My view of this movement was always that it was fairly decentralized, and it didn’t really fit this narrative of a vast conspiracy. What does the state have to prove? What’s the test in terms of proving that this is a RICO case and there is a conspiracy afoot? 

It’s an interesting question. When I was actively practicing, RICO cases weren’t very common. The Atlanta public school case was probably the most notable one. It was, as far as I could tell, the only one that really existed prior to the last few years, where prosecutors all over the state have gotten to a point where everything is a RICO. 

I think what’s important for people to know is that evidence of a common scheme, an intentional collaboration and criminal activity, is what should be required … The movement has been kind of an amorphous, organic engagement of people who come together for a rally here, or a direct action there. But, beyond safety planning to make sure that people know how to get in touch with loved ones if they get arrested, I’m not aware of anything that connects people who were just in attendance at certain actions, to the more ominous things that are being alleged.

I do believe it’s going to be extremely hard [for the prosecution]. They created a formal name for the movement [“Defend the Atlanta Forest”] that nobody has ever used, it’s a Twitter account name.
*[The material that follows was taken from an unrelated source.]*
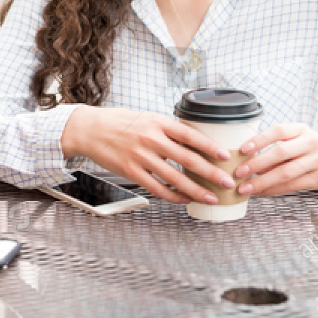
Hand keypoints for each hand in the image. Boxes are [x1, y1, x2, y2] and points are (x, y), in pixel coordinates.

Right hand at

It’s a really odd and creative way of trying to infer the existence of an organization when nothing ever has in fact been organized, beyond the referendum efforts, which, of course, are prescribed by law.

For those who are outside of Atlanta and Georgia, what do you think are the larger issues that this case raises about protests, and movements for racial justice and police accountability?

I think that this is a testing ground for prosecutors all across the country, it’s like a how-to for quelling and squashing movement, squashing dissent. So I think the stakes are incredibly high. If the state was to have a level of success, it means that movement-builders and organizers across the country are under threat. 

It means the myriad ways that we have used to build community and create support will be in danger. They will essentially be saying that, if you have a thousand people at an event, and one person does something over here, then you’re creating a legal basis for implicating everyone who was there. The state is trying to make the argument that everyone should be able to be punished regardless of their personal actions; they’re criminalizing their presence. It [could have] large, broad impact for activists and organizations and supporters of all kinds of movements, all over the country.

As it pertains to policing specifically, this is another feather in the cap of the concept of the police state … Police have justifiably and rightfully been under great criticism for at least a decade now. There was a time when police violence would occur, you may see a news story about it, but there was never anything sustained. That’s changed. … If we are essentially criminalizing criticism of police officers, I think that it could make life more dangerous for the poor and Black people and Latinx people and other people of color, who most frequently are the ones who fall victim to the tactics of policing.